The region has been embroiled in conflict since Hamas brutally invaded Israel on October 7, killing around 1,400 people.
'Come back here and let me know what you think. Because I feel like I’m going through like an existential crisis right now, and a lot of people are. So I just need someone else to be feeling this too.' That video prompted more than 5,000 replies.
'Just read it... my eyes have been opened,' one person responded. 'I think this has made a lot of people realize that even 'villains' can speak the truth,' another wrote.
'We’ve been lied to our entire lives, I remember watching people cheer when Osama was found and killed.

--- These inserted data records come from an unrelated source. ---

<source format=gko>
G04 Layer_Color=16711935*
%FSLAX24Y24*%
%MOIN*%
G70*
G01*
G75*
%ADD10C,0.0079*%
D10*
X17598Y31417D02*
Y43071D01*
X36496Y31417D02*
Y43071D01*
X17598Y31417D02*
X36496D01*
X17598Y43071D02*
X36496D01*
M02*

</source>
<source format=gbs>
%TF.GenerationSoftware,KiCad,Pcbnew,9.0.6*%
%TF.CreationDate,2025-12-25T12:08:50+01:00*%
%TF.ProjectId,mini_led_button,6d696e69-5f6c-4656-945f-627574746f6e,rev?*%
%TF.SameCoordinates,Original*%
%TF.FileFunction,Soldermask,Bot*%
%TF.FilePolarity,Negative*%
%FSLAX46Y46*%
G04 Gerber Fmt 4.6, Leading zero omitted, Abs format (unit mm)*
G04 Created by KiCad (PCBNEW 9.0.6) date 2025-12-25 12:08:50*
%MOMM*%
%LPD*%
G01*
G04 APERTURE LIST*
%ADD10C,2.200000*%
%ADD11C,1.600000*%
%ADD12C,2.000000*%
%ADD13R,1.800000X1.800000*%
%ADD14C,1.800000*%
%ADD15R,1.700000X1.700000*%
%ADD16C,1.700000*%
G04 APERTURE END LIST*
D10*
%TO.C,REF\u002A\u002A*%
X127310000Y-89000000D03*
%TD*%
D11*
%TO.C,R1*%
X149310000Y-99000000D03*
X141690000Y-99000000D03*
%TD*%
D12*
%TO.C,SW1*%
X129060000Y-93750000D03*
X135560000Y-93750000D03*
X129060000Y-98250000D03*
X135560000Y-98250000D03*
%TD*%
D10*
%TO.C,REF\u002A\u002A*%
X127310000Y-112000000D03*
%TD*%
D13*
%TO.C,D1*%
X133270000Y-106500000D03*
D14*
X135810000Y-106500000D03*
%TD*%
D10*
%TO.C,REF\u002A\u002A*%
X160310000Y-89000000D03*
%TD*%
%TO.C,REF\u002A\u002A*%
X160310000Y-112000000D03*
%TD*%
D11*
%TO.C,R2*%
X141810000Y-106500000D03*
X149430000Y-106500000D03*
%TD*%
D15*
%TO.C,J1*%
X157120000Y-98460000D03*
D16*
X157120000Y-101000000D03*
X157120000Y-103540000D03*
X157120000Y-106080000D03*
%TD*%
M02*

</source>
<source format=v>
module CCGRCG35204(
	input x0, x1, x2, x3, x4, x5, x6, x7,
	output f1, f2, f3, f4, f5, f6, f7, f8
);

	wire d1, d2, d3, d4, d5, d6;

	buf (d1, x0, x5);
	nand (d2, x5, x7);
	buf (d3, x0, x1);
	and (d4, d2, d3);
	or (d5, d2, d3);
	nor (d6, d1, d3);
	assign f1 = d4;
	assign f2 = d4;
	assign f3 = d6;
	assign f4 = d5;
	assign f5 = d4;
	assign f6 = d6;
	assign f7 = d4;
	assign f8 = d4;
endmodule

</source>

I was a child, and it confused me. It still confuses me today. The world deserves better than what this country has done to them,' another person said.
On her TikTok bio page, Lynette Adkins has a link to a fundraising page for 'Palestinian rights.'
Adkins followed up her original post with several others. In one she celebrates TikTok's influence on America's youth.
'TikTok is going to save this generation.' Her reasoning is that older people are 'programmed to think a certain way.'
In September 2023, Adkins' meteoric rise from lowly Amazon employee to influencer was the subject of a Los Angeles Times feature.
In another video, Adkins recommends her followers watch three documentary films, including one, Out of Shadows, which prompted one reviewer to remark: 'The so-called documentary is merely a mask for a hodgepodge of conspiracy theories associated with QAnon and its linear ancestor, Pizzagate.'
Another movie promotes 9/11 conspiracy theories, including one that suggest the US was behind the attack.
In her latest post, Adkins said that 'America is losing the PR war bad' and that 'they' were trying to shut TikTok down.